[Stored data]
════════

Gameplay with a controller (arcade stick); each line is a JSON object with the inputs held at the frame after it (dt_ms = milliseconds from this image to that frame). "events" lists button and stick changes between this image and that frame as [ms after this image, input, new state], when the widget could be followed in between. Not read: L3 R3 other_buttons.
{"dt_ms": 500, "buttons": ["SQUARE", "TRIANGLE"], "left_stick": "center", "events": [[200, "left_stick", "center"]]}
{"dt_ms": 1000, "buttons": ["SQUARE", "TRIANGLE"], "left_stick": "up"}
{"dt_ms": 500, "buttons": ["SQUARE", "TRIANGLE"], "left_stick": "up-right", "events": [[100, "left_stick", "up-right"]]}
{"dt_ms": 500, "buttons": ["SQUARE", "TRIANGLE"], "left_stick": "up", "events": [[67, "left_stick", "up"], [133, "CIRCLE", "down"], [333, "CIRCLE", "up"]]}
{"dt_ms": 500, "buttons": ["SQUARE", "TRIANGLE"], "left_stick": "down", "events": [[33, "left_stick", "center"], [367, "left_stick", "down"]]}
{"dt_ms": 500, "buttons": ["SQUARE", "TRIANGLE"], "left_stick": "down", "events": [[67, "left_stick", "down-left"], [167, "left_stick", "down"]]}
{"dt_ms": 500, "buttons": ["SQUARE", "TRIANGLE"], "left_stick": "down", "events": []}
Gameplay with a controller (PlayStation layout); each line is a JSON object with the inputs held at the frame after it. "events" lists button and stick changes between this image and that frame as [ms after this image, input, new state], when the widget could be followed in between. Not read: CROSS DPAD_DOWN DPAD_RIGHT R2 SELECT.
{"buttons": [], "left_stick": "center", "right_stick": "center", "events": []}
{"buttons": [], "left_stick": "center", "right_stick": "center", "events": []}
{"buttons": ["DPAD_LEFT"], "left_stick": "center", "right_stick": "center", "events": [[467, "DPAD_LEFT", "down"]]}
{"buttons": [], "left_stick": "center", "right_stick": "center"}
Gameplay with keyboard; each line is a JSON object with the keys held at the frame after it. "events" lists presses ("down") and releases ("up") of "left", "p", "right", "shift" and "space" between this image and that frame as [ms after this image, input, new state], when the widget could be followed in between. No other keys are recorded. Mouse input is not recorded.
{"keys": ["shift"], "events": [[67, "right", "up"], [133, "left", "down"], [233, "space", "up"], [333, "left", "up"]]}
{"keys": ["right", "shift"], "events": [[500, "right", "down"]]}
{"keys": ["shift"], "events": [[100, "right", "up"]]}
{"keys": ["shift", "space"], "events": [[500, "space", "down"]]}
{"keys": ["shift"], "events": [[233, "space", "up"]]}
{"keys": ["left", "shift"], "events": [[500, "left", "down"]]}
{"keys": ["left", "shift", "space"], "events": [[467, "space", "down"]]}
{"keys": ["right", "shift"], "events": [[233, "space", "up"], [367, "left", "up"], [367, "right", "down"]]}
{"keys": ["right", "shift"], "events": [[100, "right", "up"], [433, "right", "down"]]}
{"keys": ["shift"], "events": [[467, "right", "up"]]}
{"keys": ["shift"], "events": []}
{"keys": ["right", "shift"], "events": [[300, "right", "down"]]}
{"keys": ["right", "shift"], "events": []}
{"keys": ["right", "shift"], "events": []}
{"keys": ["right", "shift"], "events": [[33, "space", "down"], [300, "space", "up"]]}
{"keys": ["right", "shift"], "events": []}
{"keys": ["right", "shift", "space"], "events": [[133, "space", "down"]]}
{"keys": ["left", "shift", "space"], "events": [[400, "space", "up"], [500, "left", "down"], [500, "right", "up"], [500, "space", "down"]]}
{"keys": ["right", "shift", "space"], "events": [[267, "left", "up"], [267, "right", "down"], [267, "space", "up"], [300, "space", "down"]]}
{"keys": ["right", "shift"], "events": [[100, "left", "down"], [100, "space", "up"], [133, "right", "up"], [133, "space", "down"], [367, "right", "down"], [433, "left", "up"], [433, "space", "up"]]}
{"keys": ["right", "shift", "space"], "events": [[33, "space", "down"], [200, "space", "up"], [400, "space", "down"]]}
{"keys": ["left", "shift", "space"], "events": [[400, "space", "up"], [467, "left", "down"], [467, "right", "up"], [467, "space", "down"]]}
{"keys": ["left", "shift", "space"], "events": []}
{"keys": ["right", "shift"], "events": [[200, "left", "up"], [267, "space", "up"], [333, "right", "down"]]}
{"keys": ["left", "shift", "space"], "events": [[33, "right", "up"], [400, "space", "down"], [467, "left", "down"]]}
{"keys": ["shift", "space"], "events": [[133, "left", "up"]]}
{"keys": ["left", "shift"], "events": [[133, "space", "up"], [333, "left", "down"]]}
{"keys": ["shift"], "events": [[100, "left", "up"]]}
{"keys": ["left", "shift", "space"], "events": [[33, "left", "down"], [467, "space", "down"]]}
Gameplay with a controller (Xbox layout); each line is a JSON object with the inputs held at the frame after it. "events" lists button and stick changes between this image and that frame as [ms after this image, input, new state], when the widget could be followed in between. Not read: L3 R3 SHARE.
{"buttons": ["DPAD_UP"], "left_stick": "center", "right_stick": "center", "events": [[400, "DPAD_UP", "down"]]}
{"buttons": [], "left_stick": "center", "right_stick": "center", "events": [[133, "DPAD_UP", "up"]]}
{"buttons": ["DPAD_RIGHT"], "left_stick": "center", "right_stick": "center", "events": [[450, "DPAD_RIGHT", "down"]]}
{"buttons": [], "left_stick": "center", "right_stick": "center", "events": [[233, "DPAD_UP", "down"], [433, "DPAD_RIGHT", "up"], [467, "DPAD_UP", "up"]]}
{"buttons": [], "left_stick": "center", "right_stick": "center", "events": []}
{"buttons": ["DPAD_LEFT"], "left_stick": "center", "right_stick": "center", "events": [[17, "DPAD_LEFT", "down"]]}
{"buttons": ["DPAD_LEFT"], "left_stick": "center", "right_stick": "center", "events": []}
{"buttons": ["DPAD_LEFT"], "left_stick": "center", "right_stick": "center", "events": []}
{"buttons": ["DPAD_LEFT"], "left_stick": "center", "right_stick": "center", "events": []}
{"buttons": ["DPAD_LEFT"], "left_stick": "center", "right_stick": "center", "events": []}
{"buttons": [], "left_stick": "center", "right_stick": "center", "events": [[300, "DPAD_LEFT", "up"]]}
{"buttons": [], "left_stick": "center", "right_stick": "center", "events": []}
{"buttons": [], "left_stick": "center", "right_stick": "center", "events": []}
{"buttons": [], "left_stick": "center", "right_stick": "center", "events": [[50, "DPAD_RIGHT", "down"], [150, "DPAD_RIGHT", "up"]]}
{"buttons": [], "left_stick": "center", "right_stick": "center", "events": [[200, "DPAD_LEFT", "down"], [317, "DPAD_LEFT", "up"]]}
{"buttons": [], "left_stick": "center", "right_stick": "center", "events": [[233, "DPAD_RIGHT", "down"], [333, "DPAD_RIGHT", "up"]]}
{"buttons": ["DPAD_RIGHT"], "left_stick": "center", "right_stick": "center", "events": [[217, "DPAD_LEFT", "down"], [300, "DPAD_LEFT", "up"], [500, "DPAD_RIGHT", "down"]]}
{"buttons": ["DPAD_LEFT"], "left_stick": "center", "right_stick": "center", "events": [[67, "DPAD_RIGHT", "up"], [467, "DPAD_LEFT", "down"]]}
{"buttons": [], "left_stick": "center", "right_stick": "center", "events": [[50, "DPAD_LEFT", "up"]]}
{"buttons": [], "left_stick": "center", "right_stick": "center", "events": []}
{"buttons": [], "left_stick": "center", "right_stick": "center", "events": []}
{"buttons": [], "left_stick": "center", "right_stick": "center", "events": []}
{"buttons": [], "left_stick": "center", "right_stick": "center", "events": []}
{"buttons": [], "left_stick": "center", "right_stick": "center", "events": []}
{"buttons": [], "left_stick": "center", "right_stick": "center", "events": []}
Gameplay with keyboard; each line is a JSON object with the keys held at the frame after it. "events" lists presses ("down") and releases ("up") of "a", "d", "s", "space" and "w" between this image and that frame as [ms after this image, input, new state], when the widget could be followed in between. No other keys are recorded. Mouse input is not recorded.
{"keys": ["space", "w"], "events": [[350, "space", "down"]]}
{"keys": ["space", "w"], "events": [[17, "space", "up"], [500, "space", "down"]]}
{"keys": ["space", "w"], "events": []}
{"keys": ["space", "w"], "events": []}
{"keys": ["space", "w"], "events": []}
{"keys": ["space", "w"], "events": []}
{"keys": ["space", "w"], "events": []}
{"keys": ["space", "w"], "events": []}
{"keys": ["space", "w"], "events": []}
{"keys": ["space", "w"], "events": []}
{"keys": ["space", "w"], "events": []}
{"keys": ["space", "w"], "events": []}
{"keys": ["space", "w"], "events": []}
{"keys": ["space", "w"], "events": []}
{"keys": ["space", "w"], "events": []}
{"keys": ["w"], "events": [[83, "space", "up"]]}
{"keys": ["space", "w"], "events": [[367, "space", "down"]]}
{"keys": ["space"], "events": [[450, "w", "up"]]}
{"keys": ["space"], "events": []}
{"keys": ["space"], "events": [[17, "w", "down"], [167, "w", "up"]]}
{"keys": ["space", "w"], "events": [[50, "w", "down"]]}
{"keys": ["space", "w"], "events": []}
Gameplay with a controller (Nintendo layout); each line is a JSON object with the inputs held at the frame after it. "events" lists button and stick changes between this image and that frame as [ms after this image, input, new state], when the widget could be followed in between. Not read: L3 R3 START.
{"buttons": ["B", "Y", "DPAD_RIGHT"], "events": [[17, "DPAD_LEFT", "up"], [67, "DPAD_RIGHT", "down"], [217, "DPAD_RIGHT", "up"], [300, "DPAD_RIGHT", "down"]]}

════════

• [Task]: Where does the word "presses" appear in the records above? Return every line that holds it.

• [Result of the task]:
Gameplay with keyboard; each line is a JSON object with the keys held at the frame after it. "events" lists presses ("down") and releases ("up") of "left", "p", "right", "shift" and "space" between this image and that frame as [ms after this image, input, new state], when the widget could be followed in between. No other keys are recorded. Mouse input is not recorded.
Gameplay with keyboard; each line is a JSON object with the keys held at the frame after it. "events" lists presses ("down") and releases ("up") of "a", "d", "s", "space" and "w" between this image and that frame as [ms after this image, input, new state], when the widget could be followed in between. No other keys are recorded. Mouse input is not recorded.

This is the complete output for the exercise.